The software environments pertaining to genome assembly are many and as such need to be constantly maintained, configured, and updated. This repeated and continuous configuration consumes a good amount of time and resources. Therefore, to address these challenges, engineers and computer scientists have proposed multiple solutions built on Linux systems that include within them all the necessary software needed by the research group. Table 5 mentions a few. As for genome assembly, both Baari, an Ubuntu-derived operating system (http://people.tamu.edu/~bilalwajidabbas/Baari.html), and Genobuntu, a software package, provide about 60+ genome assembly tools (https://sourceforge.net/projects/genobuntu/). It is hoped the current set of tools will be constantly updated to suit the ever growing needs of the scientific community.

Table 5

Comparison of different Linux distributions. Here LTS stands for Long Term Support and GUI refers to Graphical User Interface.
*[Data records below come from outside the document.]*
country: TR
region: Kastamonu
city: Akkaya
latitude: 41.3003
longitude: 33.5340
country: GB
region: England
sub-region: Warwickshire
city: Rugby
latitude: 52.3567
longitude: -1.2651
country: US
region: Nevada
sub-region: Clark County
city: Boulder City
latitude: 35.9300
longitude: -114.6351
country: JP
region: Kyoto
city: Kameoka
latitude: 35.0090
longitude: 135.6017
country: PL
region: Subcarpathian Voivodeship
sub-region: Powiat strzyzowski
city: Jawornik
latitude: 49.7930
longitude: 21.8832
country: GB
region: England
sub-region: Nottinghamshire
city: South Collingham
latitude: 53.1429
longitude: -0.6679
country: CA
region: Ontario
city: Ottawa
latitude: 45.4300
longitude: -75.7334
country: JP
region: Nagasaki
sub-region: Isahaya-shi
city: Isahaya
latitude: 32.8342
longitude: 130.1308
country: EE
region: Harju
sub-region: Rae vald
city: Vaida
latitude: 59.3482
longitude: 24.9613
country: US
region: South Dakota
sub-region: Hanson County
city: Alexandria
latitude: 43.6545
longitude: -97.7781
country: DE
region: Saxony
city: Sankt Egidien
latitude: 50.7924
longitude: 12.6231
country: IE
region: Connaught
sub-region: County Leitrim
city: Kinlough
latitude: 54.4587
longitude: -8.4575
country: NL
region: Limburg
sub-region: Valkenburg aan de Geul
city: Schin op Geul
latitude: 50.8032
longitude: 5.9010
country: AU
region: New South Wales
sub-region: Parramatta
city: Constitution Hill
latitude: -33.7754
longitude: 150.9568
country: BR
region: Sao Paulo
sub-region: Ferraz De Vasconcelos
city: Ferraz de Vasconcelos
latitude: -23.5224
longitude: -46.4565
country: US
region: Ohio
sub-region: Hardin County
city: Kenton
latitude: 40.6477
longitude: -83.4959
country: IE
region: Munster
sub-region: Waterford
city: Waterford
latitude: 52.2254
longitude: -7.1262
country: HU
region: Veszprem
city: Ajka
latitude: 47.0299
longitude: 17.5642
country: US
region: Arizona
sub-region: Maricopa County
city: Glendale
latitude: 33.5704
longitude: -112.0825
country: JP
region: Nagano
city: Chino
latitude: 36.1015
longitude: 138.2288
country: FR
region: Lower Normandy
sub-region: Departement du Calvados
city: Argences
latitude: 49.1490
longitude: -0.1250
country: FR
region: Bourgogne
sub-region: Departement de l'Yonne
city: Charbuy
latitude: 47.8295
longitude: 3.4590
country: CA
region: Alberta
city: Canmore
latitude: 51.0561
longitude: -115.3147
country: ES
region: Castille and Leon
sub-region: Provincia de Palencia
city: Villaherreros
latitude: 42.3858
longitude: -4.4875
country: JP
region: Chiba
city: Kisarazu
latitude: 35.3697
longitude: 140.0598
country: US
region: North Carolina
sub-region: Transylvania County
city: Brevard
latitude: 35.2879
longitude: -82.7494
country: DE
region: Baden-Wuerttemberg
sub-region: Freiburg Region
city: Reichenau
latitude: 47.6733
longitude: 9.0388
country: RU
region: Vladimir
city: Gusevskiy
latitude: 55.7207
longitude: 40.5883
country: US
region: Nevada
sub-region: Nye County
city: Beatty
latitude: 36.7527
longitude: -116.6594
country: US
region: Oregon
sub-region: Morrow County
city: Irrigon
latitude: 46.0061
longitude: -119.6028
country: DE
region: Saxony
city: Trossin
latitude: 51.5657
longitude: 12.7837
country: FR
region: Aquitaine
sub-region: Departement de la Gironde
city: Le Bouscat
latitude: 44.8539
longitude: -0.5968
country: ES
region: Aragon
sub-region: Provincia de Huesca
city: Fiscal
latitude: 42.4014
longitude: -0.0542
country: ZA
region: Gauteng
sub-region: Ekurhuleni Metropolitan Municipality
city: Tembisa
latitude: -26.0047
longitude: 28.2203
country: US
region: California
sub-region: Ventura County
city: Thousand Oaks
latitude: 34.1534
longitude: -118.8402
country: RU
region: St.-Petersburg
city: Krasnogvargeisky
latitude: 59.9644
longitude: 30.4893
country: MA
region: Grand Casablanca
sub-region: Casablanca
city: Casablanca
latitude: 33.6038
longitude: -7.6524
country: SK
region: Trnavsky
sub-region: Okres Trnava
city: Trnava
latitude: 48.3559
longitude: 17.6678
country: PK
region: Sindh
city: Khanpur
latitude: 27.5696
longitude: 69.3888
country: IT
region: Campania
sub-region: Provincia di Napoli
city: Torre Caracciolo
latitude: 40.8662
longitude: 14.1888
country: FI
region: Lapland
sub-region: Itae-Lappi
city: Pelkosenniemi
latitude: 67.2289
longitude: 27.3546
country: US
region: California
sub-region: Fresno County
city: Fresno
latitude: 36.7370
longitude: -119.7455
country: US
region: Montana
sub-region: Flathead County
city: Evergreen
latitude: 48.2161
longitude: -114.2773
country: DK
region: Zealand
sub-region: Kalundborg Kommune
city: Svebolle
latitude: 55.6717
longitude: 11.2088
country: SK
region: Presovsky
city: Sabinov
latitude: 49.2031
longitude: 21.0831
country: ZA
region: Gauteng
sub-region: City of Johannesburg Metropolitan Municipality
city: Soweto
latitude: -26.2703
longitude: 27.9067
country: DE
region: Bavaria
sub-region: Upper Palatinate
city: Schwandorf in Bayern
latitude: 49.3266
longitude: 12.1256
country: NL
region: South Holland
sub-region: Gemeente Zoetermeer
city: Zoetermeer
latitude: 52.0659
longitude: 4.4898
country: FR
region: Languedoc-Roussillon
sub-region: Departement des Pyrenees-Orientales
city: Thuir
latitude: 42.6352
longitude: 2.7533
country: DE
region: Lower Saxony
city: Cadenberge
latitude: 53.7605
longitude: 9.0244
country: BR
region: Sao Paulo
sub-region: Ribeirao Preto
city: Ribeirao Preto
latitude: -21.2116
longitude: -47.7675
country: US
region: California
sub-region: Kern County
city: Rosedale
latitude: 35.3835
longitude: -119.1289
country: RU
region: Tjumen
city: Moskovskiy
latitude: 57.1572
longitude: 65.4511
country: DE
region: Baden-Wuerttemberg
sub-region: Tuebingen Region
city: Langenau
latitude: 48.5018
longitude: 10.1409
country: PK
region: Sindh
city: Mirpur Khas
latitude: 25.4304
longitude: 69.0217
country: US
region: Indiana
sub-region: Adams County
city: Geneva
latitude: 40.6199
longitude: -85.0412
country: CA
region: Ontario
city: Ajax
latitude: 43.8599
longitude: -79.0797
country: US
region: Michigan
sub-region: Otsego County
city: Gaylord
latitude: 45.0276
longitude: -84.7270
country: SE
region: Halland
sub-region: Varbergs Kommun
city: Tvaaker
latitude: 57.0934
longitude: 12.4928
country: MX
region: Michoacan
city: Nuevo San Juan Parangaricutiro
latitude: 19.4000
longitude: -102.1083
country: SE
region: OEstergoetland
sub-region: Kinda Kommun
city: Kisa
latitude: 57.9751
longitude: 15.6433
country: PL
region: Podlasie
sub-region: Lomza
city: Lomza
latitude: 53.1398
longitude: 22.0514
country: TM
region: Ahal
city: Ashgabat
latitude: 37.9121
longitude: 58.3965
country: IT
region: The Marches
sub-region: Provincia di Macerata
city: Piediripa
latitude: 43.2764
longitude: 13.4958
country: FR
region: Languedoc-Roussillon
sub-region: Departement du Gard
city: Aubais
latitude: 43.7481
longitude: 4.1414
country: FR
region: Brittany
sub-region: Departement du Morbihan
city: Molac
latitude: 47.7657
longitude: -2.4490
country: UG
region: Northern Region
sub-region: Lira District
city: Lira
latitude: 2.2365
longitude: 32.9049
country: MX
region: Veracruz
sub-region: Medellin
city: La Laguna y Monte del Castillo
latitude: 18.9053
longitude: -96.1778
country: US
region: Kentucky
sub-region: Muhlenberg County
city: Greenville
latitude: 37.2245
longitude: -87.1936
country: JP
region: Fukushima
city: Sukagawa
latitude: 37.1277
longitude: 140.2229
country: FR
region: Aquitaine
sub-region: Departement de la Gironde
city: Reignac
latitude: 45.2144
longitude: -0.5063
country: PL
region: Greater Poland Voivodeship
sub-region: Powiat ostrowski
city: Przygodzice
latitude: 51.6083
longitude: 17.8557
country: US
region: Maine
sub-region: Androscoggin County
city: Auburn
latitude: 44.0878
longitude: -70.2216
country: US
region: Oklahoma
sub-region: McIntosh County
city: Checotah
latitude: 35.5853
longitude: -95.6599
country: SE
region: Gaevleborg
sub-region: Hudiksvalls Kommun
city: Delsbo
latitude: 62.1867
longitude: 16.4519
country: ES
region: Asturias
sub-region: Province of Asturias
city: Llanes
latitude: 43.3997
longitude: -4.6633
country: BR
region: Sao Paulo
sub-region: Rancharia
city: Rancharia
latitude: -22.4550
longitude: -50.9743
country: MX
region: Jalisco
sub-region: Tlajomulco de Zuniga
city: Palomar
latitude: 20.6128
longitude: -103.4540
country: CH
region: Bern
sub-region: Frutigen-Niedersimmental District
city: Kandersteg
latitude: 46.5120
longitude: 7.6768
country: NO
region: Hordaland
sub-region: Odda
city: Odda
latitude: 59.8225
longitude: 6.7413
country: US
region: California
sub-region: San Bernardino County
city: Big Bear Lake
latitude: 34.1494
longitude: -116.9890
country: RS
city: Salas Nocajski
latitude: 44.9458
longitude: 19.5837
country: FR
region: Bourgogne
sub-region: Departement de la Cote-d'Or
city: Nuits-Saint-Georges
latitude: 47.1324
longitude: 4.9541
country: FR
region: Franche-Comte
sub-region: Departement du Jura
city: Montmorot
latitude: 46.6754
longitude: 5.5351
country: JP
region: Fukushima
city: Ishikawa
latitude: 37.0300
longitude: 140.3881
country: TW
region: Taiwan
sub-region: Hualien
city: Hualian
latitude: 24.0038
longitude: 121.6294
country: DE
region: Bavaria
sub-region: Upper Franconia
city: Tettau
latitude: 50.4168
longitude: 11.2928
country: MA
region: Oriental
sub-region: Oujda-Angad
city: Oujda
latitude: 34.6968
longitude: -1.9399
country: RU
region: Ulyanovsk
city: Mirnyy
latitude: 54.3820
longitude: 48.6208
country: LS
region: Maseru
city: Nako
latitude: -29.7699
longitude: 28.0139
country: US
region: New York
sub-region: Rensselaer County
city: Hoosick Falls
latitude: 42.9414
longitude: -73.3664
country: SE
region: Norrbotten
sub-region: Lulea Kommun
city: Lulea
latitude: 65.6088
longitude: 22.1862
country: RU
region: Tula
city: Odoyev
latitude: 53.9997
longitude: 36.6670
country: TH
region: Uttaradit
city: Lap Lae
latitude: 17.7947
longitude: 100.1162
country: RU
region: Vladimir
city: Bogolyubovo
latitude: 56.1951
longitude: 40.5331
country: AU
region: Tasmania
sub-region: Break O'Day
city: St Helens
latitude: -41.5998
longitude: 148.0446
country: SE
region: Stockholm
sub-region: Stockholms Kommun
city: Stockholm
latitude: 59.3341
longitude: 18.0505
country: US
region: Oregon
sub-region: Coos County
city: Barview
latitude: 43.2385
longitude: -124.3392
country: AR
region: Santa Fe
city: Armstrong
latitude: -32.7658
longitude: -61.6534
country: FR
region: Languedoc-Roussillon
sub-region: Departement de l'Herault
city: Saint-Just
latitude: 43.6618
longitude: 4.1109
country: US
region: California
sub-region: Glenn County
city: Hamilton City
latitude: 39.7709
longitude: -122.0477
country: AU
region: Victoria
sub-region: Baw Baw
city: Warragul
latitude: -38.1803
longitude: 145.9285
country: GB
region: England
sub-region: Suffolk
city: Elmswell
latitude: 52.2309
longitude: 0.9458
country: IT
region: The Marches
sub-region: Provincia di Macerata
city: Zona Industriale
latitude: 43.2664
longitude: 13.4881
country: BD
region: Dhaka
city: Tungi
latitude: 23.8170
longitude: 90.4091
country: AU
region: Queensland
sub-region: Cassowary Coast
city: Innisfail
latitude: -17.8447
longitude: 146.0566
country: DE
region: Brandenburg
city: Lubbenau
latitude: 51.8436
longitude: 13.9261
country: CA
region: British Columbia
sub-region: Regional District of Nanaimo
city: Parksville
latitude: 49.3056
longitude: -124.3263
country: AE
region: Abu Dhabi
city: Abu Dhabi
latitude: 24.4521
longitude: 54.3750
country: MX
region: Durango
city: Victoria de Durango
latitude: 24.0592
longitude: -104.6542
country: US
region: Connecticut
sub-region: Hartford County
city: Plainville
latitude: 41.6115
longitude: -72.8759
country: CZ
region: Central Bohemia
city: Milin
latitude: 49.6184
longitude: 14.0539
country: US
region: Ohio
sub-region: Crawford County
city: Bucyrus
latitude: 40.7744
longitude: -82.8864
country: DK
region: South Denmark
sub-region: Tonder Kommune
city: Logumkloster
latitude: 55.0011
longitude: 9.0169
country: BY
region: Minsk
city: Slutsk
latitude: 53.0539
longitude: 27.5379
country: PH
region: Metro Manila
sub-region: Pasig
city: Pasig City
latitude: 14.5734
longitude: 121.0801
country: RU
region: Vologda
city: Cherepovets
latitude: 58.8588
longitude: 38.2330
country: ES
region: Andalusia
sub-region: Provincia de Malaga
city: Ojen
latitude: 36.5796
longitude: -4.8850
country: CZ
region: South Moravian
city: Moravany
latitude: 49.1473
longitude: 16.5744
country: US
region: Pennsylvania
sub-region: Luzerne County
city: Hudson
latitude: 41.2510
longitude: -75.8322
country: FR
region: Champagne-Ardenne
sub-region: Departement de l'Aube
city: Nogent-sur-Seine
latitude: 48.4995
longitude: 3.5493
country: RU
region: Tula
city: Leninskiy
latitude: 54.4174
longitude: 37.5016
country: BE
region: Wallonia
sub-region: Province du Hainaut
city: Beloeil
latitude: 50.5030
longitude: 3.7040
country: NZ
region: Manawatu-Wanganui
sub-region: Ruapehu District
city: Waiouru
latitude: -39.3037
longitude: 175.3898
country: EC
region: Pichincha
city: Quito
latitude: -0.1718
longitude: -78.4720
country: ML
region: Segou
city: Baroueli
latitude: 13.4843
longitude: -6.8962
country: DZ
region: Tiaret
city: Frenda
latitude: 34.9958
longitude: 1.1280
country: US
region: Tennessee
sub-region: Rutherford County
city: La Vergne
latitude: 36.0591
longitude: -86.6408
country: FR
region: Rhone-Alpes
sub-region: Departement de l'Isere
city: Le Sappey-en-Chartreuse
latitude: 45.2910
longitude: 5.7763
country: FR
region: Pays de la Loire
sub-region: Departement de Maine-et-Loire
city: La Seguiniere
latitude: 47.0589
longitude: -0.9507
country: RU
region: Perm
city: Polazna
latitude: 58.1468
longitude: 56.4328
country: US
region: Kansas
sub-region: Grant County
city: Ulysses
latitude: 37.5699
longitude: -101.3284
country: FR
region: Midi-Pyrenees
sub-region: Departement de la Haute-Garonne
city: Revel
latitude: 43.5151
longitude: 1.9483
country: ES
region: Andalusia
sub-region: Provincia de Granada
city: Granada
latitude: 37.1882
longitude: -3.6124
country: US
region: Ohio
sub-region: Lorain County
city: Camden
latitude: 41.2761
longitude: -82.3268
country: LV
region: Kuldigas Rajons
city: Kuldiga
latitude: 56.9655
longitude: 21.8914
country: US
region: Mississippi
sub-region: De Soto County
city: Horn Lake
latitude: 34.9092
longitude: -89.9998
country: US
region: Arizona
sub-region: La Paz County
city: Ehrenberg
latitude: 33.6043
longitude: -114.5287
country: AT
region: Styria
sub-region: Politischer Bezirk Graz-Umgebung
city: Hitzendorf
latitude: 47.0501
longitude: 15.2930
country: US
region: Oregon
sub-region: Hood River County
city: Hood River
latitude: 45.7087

Operating system	Free	Base OS	Software	Open source	LTS	GUI	×86/×64	Cloud	Script files
Baari	✓	Ubuntu 13.10	60+ genome assembly tools	✓	✓	Unity	×64	×	✓
Lxtoo	✓	Gentoo Linux 11	Sequence analysis, protein-protein interactions	✓	✓	X11 Desktop	×86/×64	×	×
Open Discovery 3	×	Fedora Sulphur 9	Molecular dynamics, docking, sequence analysis	×	✓	GNOME 2.22	×86/×64	✓	×
BioBrew	✓	Red Hat 7.3	Appropriate for clusters	✓	×	KDE, GNOME	×86	×	×
PhyLIS	✓	Ubuntu 8	Phylogenetics	✓	×	Unity	×86/×64	×	×
DNALinux	✓	Xubuntu	DNA and protein analysis	✓	×	XFCE 4.2.2	×86	✓	×
Bioconductor Buntu	✓	Ubuntu 12.04	BioconductorBuntu 2.11	✓	✓	Unity	×86/×64	×	×
BioLinux 7	✓	Ubuntu 12.04	500+ bioinformatics applications with 7 assembly tools	✓	✓	Unity	×64	✓	×

7. Considerations and Concerns

Genome Online Database (GOLD) reports that as of Dec 12, 2015, 1,136 Archaeal, 49,983 Bacterial, 4,473 Viruses, and 11,122 Eukaryotic genomes have been sequenced. There remains plenty of room for work. The $1000 genome project has reduced the cost significantly, but if personalized medication is expected to be effective and available to everyone, the cost and time duration for sequencing need to be reduced further. Processing raw data needs to be done both cheaply and at ultra-fast rates. Spending about 50 hours of processing time on a system with 20 microprocessor cores and 20 GB RAM is not uncommon (as of 2014) [29]. Imagine trying to sequence the genomes of an entire country's population. Transferring all the raw data via an Internet connection from one country to another is not feasible. Therefore, countries will have to provide for their own supercomputers, and algorithms will need to be parallelized with careful attention to Hadoop and MapReduce frameworks [30-34]. Hadoop and MapReduce are ideal as both are designed to process “big-data” using parallel and distributed algorithms on clusters of systems [30-34]. With so many obstacles ahead, genome assembly will remain challenging for many years to come.